**Excerpted passage**.
Re: Moral Complexity, Moral Efficacy Was: Moo/Boo!

Peter C. McCluskey (pcm@rahul.net)
Sat, 28 Feb 1998 08:05:11 -0800


dalec@socrates.berkeley.edu (dalec@socrates.berkeley.edu) writes:
>> Would you care to propose a one or two sentence rule which is simple to
>> follow and which will probably prevent you from being stepped on by a
>> Power?
>
>Here are a few one-sentence suggestions (in descending order of personal
>attractiveness):
>1. Be a Power myself.
>2. Facilitate the proliferation of competing Powers.
>3. Undertake memetic engineering to spread some such injunction as
>"respect diversity," "respect rights," "abhor unecessary suffering," etc.
>4. Befriend the right Powers.
>5. Lay low.

The effectiveness of #3 is unclear. I suspect it needs to be significantly
more complex to have a reasonable chance of working.
As for the others, I sure wish I knew a simple way to follow them.

**Set problem 1**.
Return the mailing-list post from "Sat, 28 Feb" up to and including "of competing Powers.", word for word.
**Set problem 2**.
Please retype the records from their first line up to and including the line with "export const myFeature", leaving out the pictures.

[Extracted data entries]
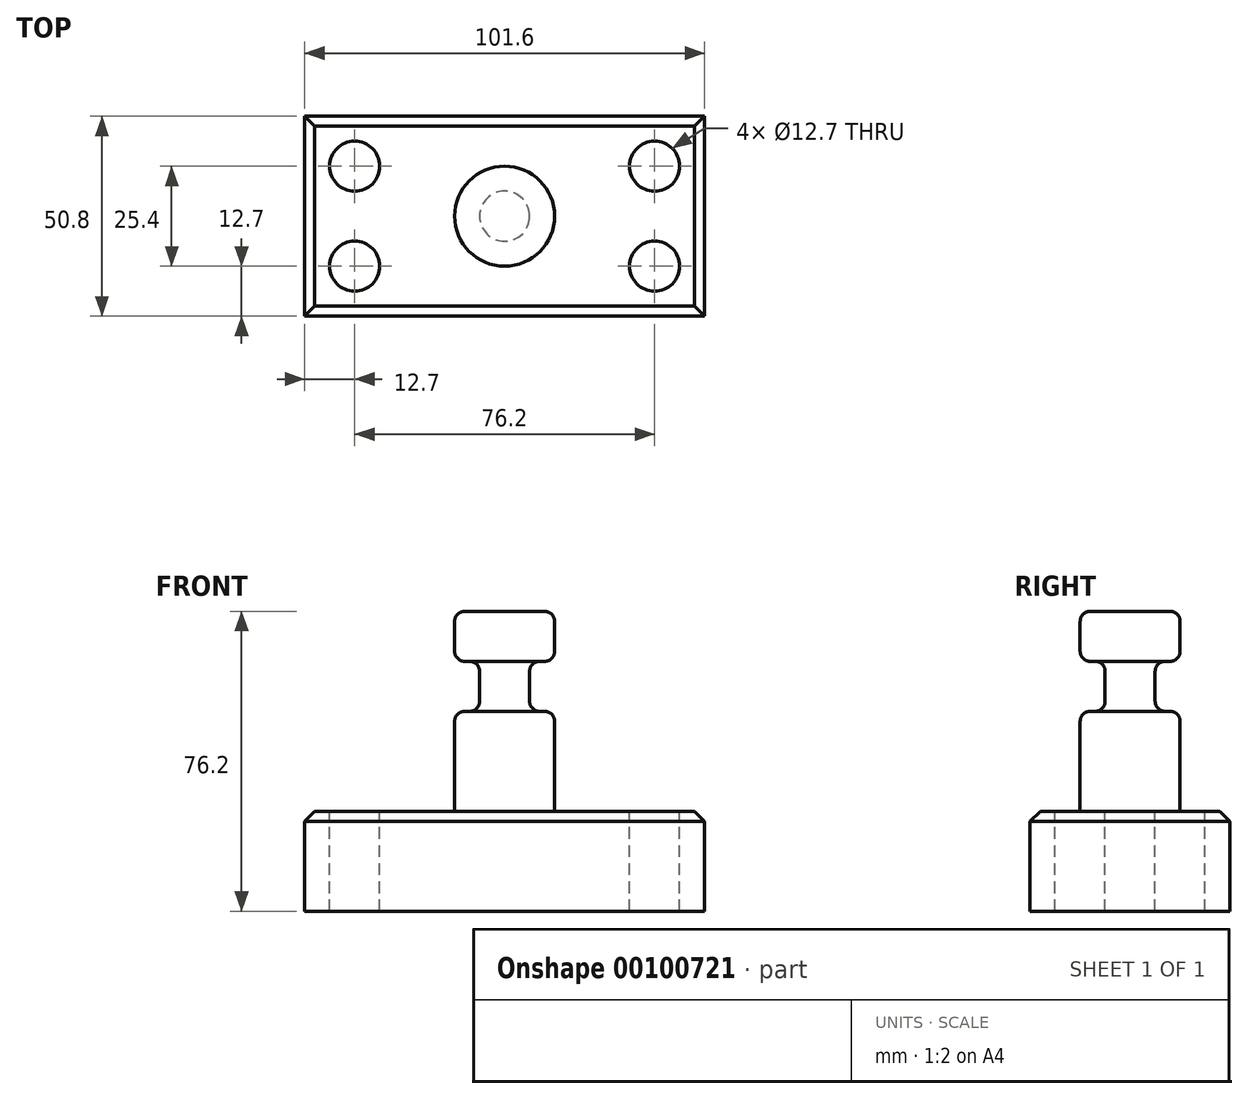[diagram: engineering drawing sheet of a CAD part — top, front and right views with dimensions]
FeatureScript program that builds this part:
annotation { "Feature Type Name" : "Feature", "Feature Type Description" : "" }
export const myFeature = defineFeature(function(context is Context, id is Id, definition is map)
    precondition{}
    {
        {
            var Q0;
            Q0=qCreatedBy(makeId("Top.planeOp"),FACE);
            var sketch = newSketch(context, id + "F0", { "sketchPlane" : qUnion([Q0])});
            skLineSegment(sketch, "E0.bottom", {"start": v(-50.8, 25.4) * mm, "end": v(50.8, 25.4) * mm});
            skLineSegment(sketch, "E0.top", {"start": v(-50.8, -25.4) * mm, "end": v(50.8, -25.4) * mm});
            skLineSegment(sketch, "E0.left", {"start": v(-50.8, 25.4) * mm, "end": v(-50.8, -25.4) * mm});
            skLineSegment(sketch, "E0.right", {"start": v(50.8, 25.4) * mm, "end": v(50.8, -25.4) * mm});
            skPoint(sketch, "E0.middle", {"position": v(0, 0) * mm});
            skSolve(sketch);
        }
        {
            var Q0;
            Q0=makeQuery(id+"F0.imprint","IMPRINT",FACE,{"disambiguationData":[TD([[makeQuery(id+"F0.imprint","IMPRINT",EDGE,{"derivedFrom":sQuery(id+"F0.wireOp",EDGE,"E0.bottom")}),-1.0]])]});
            extrude(context, id + "F1", {"entities" : qUnion([Q0]), "depth" : 25.4 * mm});
        }
        {
            var Q0;
            Q0=makeQuery(id+"F1.opExtrude","CAP_FACE",FACE,{"disambiguationData":[OSD([sQuery(id+"F0.wireOp",EDGE,"E0.bottom"),sQuery(id+"F0.wireOp",EDGE,"E0.top"),sQuery(id+"F0.wireOp",EDGE,"E0.left"),sQuery(id+"F0.wireOp",EDGE,"E0.right")])],"isStart":false});
            var sketch = newSketch(context, id + "F2", { "sketchPlane" : qUnion([Q0])});
            skCircle(sketch, "E1", {"center": v(38.1, -12.7) * mm, "radius": 6.35 * mm});
            skCircle(sketch, "E2", {"center": v(-38.1, -12.7) * mm, "radius": 6.35 * mm});
            skCircle(sketch, "E3", {"center": v(-38.1, 12.7) * mm, "radius": 6.35 * mm});
            skCircle(sketch, "E4", {"center": v(38.1, 12.7) * mm, "radius": 6.35 * mm});
            skSolve(sketch);
        }
        {
            var Q0;
            Q0=qCreatedBy(makeId("Front.planeOp"),FACE);
            var sketch = newSketch(context, id + "F3", { "sketchPlane" : qUnion([Q0])});
            skLineSegment(sketch, "E5.bottom", {"start": v(0, 76.2) * mm, "end": v(-12.7, 76.2) * mm});
            skLineSegment(sketch, "E5.top", {"start": v(0, 25.4) * mm, "end": v(-12.7, 25.4) * mm});
            skLineSegment(sketch, "E5.left", {"start": v(0, 76.2) * mm, "end": v(0, 25.4) * mm});
            skLineSegment(sketch, "E5.right", {"start": v(-12.7, 76.2) * mm, "end": v(-12.7, 25.4) * mm});
            skSolve(sketch);
        }
        {
            var Q0;
            Q0 = qSketchRegion(id + "F3", true);
            var Q1;
            Q1=sQuery(id+"F3.wireOp",EDGE,"E5.left");
            revolve(context, id + "F4", {"operationType" : NewBodyOperationType.ADD, "entities" : qUnion([Q0]), "axis" : qUnion([Q1]), "revolveType" : RevolveType.FULL});
        }
        {
            var Q0;
            Q0=makeQuery(id+"F2.imprint","IMPRINT",FACE,{"disambiguationData":[TD([[makeQuery(id+"F2.imprint","IMPRINT",EDGE,{"derivedFrom":sQuery(id+"F2.wireOp",EDGE,"E1")}),1.0]])]});
            var Q1;
            Q1=makeQuery(id+"F2.imprint","IMPRINT",FACE,{"disambiguationData":[TD([[makeQuery(id+"F2.imprint","IMPRINT",EDGE,{"derivedFrom":sQuery(id+"F2.wireOp",EDGE,"E3")}),1.0]])]});
            var Q2;
            Q2=makeQuery(id+"F2.imprint","IMPRINT",FACE,{"disambiguationData":[TD([[makeQuery(id+"F2.imprint","IMPRINT",EDGE,{"derivedFrom":sQuery(id+"F2.wireOp",EDGE,"E4")}),1.0]])]});
            var Q3;
            Q3=makeQuery(id+"F2.imprint","IMPRINT",FACE,{"disambiguationData":[TD([[makeQuery(id+"F2.imprint","IMPRINT",EDGE,{"derivedFrom":sQuery(id+"F2.wireOp",EDGE,"E2")}),1.0]])]});
            extrude(context, id + "F5", {"entities" : qUnion([Q0, Q1, Q2, Q3]), "operationType" : NewBodyOperationType.REMOVE, "endBound" : BoundingType.THROUGH_ALL, "oppositeDirection" : true, "depth" : 25.4 * mm});
        }
        {
            var Q0;
            Q0=qCreatedBy(makeId("Front.planeOp"),FACE);
            var sketch = newSketch(context, id + "F6", { "sketchPlane" : qUnion([Q0])});
            skLineSegment(sketch, "E6.bottom", {"start": v(-15.27, 63.5) * mm, "end": v(-6.35, 63.5) * mm});
            skLineSegment(sketch, "E6.top", {"start": v(-15.27, 50.8) * mm, "end": v(-6.35, 50.8) * mm});
            skLineSegment(sketch, "E6.left", {"start": v(-15.27, 63.5) * mm, "end": v(-15.27, 50.8) * mm});
            skLineSegment(sketch, "E6.right", {"start": v(-6.35, 63.5) * mm, "end": v(-6.35, 50.8) * mm});
            skLineSegment(sketch, "E7", {"start": v(0, 0) * mm, "end": v(0, 87.04) * mm, "construction": true});
            skSolve(sketch);
        }
        {
            var Q0;
            Q0=makeQuery(id+"F6.imprint","IMPRINT",FACE,{"disambiguationData":[TD([[makeQuery(id+"F6.imprint","IMPRINT",EDGE,{"derivedFrom":sQuery(id+"F6.wireOp",EDGE,"E6.bottom")}),-1.0]])]});
            var Q1;
            Q1=sQuery(id+"F6.wireOp",EDGE,"E7");
            revolve(context, id + "F7", {"operationType" : NewBodyOperationType.REMOVE, "entities" : qUnion([Q0]), "axis" : qUnion([Q1]), "revolveType" : RevolveType.FULL, "oppositeDirection" : true});
        }
        {
            var Q0;
            Q0=makeQuery(id+"F7.boolean.opBoolean","INTERSECT",EDGE,{"derivedFrom":[makeQuery(id+"F4.opRevolve","SWEPT_FACE",FACE,{"disambiguationData":[OSD([sQuery(id+"F3.wireOp",EDGE,"E5.right")])]}),makeQuery(id+"F7.opRevolve","SWEPT_FACE",FACE,{"disambiguationData":[OSD([sQuery(id+"F6.wireOp",EDGE,"E6.top")])]})]});
            var Q1;
            Q1=makeQuery(id+"F4.opRevolve","SWEPT_EDGE",EDGE,{"disambiguationData":[OSD([sQuery(id+"F3.wireOp",EDGE,"E5.top"),sQuery(id+"F3.wireOp",EDGE,"E5.right")])]});
            var Q2;
            Q2=makeQuery(id+"F7.boolean.opBoolean","COPY",EDGE,{"derivedFrom":makeQuery(id+"F7.opRevolve","SWEPT_EDGE",EDGE,{"disambiguationData":[OSD([sQuery(id+"F6.wireOp",EDGE,"E6.top"),sQuery(id+"F6.wireOp",EDGE,"E6.right")])]})});
            var Q3;
            Q3=makeQuery(id+"F7.boolean.opBoolean","COPY",EDGE,{"derivedFrom":makeQuery(id+"F7.opRevolve","SWEPT_EDGE",EDGE,{"disambiguationData":[OSD([sQuery(id+"F6.wireOp",EDGE,"E6.bottom"),sQuery(id+"F6.wireOp",EDGE,"E6.right")])]})});
            var Q4;
            Q4=makeQuery(id+"F7.boolean.opBoolean","INTERSECT",EDGE,{"derivedFrom":[makeQuery(id+"F4.opRevolve","SWEPT_FACE",FACE,{"disambiguationData":[OSD([sQuery(id+"F3.wireOp",EDGE,"E5.right")])]}),makeQuery(id+"F7.opRevolve","SWEPT_FACE",FACE,{"disambiguationData":[OSD([sQuery(id+"F6.wireOp",EDGE,"E6.bottom")])]})]});
            var Q5;
            Q5=makeQuery(id+"F4.opRevolve","SWEPT_EDGE",EDGE,{"disambiguationData":[OSD([sQuery(id+"F3.wireOp",EDGE,"E5.bottom"),sQuery(id+"F3.wireOp",EDGE,"E5.right")])]});
            fillet(context, id + "F8", {"entities" : qUnion([Q0, Q1, Q2, Q3, Q4, Q5]), "radius" : 2.54 * mm, "tangentPropagation" : true, "allowEdgeOverflow" : false});
        }
        {
            var Q0;
            Q0=makeQuery(id+"F1.opExtrude","CAP_EDGE",EDGE,{"disambiguationData":[OSD([sQuery(id+"F0.wireOp",EDGE,"E0.top")])],"isStart":false});
            var Q1;
            Q1=makeQuery(id+"F1.opExtrude","CAP_EDGE",EDGE,{"disambiguationData":[OSD([sQuery(id+"F0.wireOp",EDGE,"E0.left")])],"isStart":false});
            var Q2;
            Q2=makeQuery(id+"F1.opExtrude","CAP_EDGE",EDGE,{"disambiguationData":[OSD([sQuery(id+"F0.wireOp",EDGE,"E0.bottom")])],"isStart":false});
            var Q3;
            Q3=makeQuery(id+"F1.opExtrude","CAP_EDGE",EDGE,{"disambiguationData":[OSD([sQuery(id+"F0.wireOp",EDGE,"E0.right")])],"isStart":false});
            chamfer(context, id + "F9", {"entities" : qUnion([Q0, Q1, Q2, Q3]), "width" : 2.54 * mm, "tangentPropagation" : true});
        }
    });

**Correct response 1**.
Sat, 28 Feb 1998 08:05:11 -0800


dalec@socrates.berkeley.edu (dalec@socrates.berkeley.edu) writes:
>> Would you care to propose a one or two sentence rule which is simple to
>> follow and which will probably prevent you from being stepped on by a
>> Power?
>
>Here are a few one-sentence suggestions (in descending order of personal
>attractiveness):
>1. Be a Power myself.
>2. Facilitate the proliferation of competing Powers.

**Correct response 2**.
[diagram: engineering drawing sheet of a CAD part — top, front and right views with dimensions]
FeatureScript program that builds this part:
annotation { "Feature Type Name" : "Feature", "Feature Type Description" : "" }
export const myFeature = defineFeature(function(context is Context, id is Id, definition is map)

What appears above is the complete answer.